BEGIN Data for this task

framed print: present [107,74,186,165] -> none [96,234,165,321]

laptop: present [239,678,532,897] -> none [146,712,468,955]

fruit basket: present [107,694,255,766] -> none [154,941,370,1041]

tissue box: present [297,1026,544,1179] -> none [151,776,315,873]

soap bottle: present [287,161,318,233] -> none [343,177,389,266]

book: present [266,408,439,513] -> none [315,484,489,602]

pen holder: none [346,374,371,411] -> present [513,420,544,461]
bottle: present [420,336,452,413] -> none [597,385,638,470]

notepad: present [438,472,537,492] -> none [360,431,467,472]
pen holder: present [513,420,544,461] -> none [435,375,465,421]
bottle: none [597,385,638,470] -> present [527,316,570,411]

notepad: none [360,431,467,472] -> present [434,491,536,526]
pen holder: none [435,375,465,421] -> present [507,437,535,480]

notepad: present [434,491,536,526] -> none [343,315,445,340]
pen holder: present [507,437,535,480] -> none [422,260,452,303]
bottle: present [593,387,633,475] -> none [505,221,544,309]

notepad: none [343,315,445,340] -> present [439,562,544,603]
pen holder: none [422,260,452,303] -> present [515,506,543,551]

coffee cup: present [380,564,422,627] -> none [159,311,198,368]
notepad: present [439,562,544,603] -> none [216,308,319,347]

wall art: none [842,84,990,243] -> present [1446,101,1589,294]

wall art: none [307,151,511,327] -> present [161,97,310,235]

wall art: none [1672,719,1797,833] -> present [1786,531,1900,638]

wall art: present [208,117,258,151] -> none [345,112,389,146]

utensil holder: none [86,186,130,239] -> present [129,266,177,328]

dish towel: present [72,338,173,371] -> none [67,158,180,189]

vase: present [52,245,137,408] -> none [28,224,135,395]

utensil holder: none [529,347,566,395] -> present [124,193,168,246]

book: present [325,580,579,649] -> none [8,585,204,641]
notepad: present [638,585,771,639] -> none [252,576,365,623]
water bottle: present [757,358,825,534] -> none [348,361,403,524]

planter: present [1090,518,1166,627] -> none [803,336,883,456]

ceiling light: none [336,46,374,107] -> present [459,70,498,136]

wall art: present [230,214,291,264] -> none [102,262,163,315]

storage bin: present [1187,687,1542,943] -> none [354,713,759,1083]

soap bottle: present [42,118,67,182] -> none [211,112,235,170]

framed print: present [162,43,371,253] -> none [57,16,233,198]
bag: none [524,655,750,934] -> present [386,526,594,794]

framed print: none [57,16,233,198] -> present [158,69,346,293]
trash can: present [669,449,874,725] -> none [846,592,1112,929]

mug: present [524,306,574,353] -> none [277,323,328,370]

END Data for this task

The answer should consist of the full listing, repeated exactly.

framed print: present [107,74,186,165] -> none [96,234,165,321]

laptop: present [239,678,532,897] -> none [146,712,468,955]

fruit basket: present [107,694,255,766] -> none [154,941,370,1041]

tissue box: present [297,1026,544,1179] -> none [151,776,315,873]

soap bottle: present [287,161,318,233] -> none [343,177,389,266]

book: present [266,408,439,513] -> none [315,484,489,602]

pen holder: none [346,374,371,411] -> present [513,420,544,461]
bottle: present [420,336,452,413] -> none [597,385,638,470]

notepad: present [438,472,537,492] -> none [360,431,467,472]
pen holder: present [513,420,544,461] -> none [435,375,465,421]
bottle: none [597,385,638,470] -> present [527,316,570,411]

notepad: none [360,431,467,472] -> present [434,491,536,526]
pen holder: none [435,375,465,421] -> present [507,437,535,480]

notepad: present [434,491,536,526] -> none [343,315,445,340]
pen holder: present [507,437,535,480] -> none [422,260,452,303]
bottle: present [593,387,633,475] -> none [505,221,544,309]

notepad: none [343,315,445,340] -> present [439,562,544,603]
pen holder: none [422,260,452,303] -> present [515,506,543,551]

coffee cup: present [380,564,422,627] -> none [159,311,198,368]
notepad: present [439,562,544,603] -> none [216,308,319,347]

wall art: none [842,84,990,243] -> present [1446,101,1589,294]

wall art: none [307,151,511,327] -> present [161,97,310,235]

wall art: none [1672,719,1797,833] -> present [1786,531,1900,638]

wall art: present [208,117,258,151] -> none [345,112,389,146]

utensil holder: none [86,186,130,239] -> present [129,266,177,328]

dish towel: present [72,338,173,371] -> none [67,158,180,189]

vase: present [52,245,137,408] -> none [28,224,135,395]

utensil holder: none [529,347,566,395] -> present [124,193,168,246]

book: present [325,580,579,649] -> none [8,585,204,641]
notepad: present [638,585,771,639] -> none [252,576,365,623]
water bottle: present [757,358,825,534] -> none [348,361,403,524]

planter: present [1090,518,1166,627] -> none [803,336,883,456]

ceiling light: none [336,46,374,107] -> present [459,70,498,136]

wall art: present [230,214,291,264] -> none [102,262,163,315]

storage bin: present [1187,687,1542,943] -> none [354,713,759,1083]

soap bottle: present [42,118,67,182] -> none [211,112,235,170]

framed print: present [162,43,371,253] -> none [57,16,233,198]
bag: none [524,655,750,934] -> present [386,526,594,794]

framed print: none [57,16,233,198] -> present [158,69,346,293]
trash can: present [669,449,874,725] -> none [846,592,1112,929]

mug: present [524,306,574,353] -> none [277,323,328,370]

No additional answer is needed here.